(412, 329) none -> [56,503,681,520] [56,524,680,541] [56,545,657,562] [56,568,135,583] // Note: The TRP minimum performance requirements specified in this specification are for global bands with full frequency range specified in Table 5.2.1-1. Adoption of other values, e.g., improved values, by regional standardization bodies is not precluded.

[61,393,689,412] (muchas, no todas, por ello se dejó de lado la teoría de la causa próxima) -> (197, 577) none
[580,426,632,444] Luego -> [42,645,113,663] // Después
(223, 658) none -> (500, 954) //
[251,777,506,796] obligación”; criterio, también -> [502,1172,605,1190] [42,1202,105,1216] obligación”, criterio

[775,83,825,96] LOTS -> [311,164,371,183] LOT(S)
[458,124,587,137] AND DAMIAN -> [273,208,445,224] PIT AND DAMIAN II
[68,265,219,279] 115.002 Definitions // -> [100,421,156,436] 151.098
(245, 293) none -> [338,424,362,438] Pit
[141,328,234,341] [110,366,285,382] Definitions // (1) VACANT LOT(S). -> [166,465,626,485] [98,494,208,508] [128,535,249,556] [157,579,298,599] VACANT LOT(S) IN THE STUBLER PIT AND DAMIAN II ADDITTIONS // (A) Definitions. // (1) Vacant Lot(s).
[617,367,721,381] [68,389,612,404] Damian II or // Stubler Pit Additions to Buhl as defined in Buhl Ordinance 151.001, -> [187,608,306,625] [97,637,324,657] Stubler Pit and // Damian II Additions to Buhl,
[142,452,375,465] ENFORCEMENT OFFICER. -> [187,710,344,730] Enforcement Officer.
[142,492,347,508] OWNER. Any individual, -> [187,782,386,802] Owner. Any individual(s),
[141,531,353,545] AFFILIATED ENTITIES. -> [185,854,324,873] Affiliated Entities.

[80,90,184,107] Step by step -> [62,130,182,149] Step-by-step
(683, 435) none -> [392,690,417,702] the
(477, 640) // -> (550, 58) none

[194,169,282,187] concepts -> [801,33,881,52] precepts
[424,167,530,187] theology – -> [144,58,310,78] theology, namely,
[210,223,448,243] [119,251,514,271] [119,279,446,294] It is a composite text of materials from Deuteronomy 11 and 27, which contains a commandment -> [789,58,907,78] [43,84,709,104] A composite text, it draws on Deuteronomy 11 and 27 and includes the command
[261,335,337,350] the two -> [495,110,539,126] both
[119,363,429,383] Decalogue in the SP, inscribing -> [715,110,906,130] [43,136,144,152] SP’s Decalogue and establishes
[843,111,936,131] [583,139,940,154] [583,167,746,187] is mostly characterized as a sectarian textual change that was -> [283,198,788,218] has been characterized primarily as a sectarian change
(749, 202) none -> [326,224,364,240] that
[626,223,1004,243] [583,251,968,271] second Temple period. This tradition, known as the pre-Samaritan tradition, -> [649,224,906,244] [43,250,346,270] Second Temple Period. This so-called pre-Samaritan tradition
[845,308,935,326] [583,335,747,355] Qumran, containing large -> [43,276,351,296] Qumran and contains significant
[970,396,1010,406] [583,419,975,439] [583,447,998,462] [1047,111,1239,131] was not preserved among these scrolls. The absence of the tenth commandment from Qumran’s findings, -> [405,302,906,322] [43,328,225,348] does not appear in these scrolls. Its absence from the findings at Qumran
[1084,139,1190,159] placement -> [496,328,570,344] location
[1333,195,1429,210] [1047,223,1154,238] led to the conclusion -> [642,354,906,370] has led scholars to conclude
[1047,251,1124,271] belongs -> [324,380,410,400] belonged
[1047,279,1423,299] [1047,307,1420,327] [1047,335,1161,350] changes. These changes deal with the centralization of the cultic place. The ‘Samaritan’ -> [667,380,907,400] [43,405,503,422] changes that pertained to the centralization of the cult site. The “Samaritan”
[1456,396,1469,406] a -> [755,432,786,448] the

════════════════════

# Assignment:
Repeat every entry exactly, please.

# Problem solution:
(412, 329) none -> [56,503,681,520] [56,524,680,541] [56,545,657,562] [56,568,135,583] // Note: The TRP minimum performance requirements specified in this specification are for global bands with full frequency range specified in Table 5.2.1-1. Adoption of other values, e.g., improved values, by regional standardization bodies is not precluded.

[61,393,689,412] (muchas, no todas, por ello se dejó de lado la teoría de la causa próxima) -> (197, 577) none
[580,426,632,444] Luego -> [42,645,113,663] // Después
(223, 658) none -> (500, 954) //
[251,777,506,796] obligación”; criterio, también -> [502,1172,605,1190] [42,1202,105,1216] obligación”, criterio

[775,83,825,96] LOTS -> [311,164,371,183] LOT(S)
[458,124,587,137] AND DAMIAN -> [273,208,445,224] PIT AND DAMIAN II
[68,265,219,279] 115.002 Definitions // -> [100,421,156,436] 151.098
(245, 293) none -> [338,424,362,438] Pit
[141,328,234,341] [110,366,285,382] Definitions // (1) VACANT LOT(S). -> [166,465,626,485] [98,494,208,508] [128,535,249,556] [157,579,298,599] VACANT LOT(S) IN THE STUBLER PIT AND DAMIAN II ADDITTIONS // (A) Definitions. // (1) Vacant Lot(s).
[617,367,721,381] [68,389,612,404] Damian II or // Stubler Pit Additions to Buhl as defined in Buhl Ordinance 151.001, -> [187,608,306,625] [97,637,324,657] Stubler Pit and // Damian II Additions to Buhl,
[142,452,375,465] ENFORCEMENT OFFICER. -> [187,710,344,730] Enforcement Officer.
[142,492,347,508] OWNER. Any individual, -> [187,782,386,802] Owner. Any individual(s),
[141,531,353,545] AFFILIATED ENTITIES. -> [185,854,324,873] Affiliated Entities.

[80,90,184,107] Step by step -> [62,130,182,149] Step-by-step
(683, 435) none -> [392,690,417,702] the
(477, 640) // -> (550, 58) none

[194,169,282,187] concepts -> [801,33,881,52] precepts
[424,167,530,187] theology – -> [144,58,310,78] theology, namely,
[210,223,448,243] [119,251,514,271] [119,279,446,294] It is a composite text of materials from Deuteronomy 11 and 27, which contains a commandment -> [789,58,907,78] [43,84,709,104] A composite text, it draws on Deuteronomy 11 and 27 and includes the command
[261,335,337,350] the two -> [495,110,539,126] both
[119,363,429,383] Decalogue in the SP, inscribing -> [715,110,906,130] [43,136,144,152] SP’s Decalogue and establishes
[843,111,936,131] [583,139,940,154] [583,167,746,187] is mostly characterized as a sectarian textual change that was -> [283,198,788,218] has been characterized primarily as a sectarian change
(749, 202) none -> [326,224,364,240] that
[626,223,1004,243] [583,251,968,271] second Temple period. This tradition, known as the pre-Samaritan tradition, -> [649,224,906,244] [43,250,346,270] Second Temple Period. This so-called pre-Samaritan tradition
[845,308,935,326] [583,335,747,355] Qumran, containing large -> [43,276,351,296] Qumran and contains significant
[970,396,1010,406] [583,419,975,439] [583,447,998,462] [1047,111,1239,131] was not preserved among these scrolls. The absence of the tenth commandment from Qumran’s findings, -> [405,302,906,322] [43,328,225,348] does not appear in these scrolls. Its absence from the findings at Qumran
[1084,139,1190,159] placement -> [496,328,570,344] location
[1333,195,1429,210] [1047,223,1154,238] led to the conclusion -> [642,354,906,370] has led scholars to conclude
[1047,251,1124,271] belongs -> [324,380,410,400] belonged
[1047,279,1423,299] [1047,307,1420,327] [1047,335,1161,350] changes. These changes deal with the centralization of the cultic place. The ‘Samaritan’ -> [667,380,907,400] [43,405,503,422] changes that pertained to the centralization of the cult site. The “Samaritan”
[1456,396,1469,406] a -> [755,432,786,448] the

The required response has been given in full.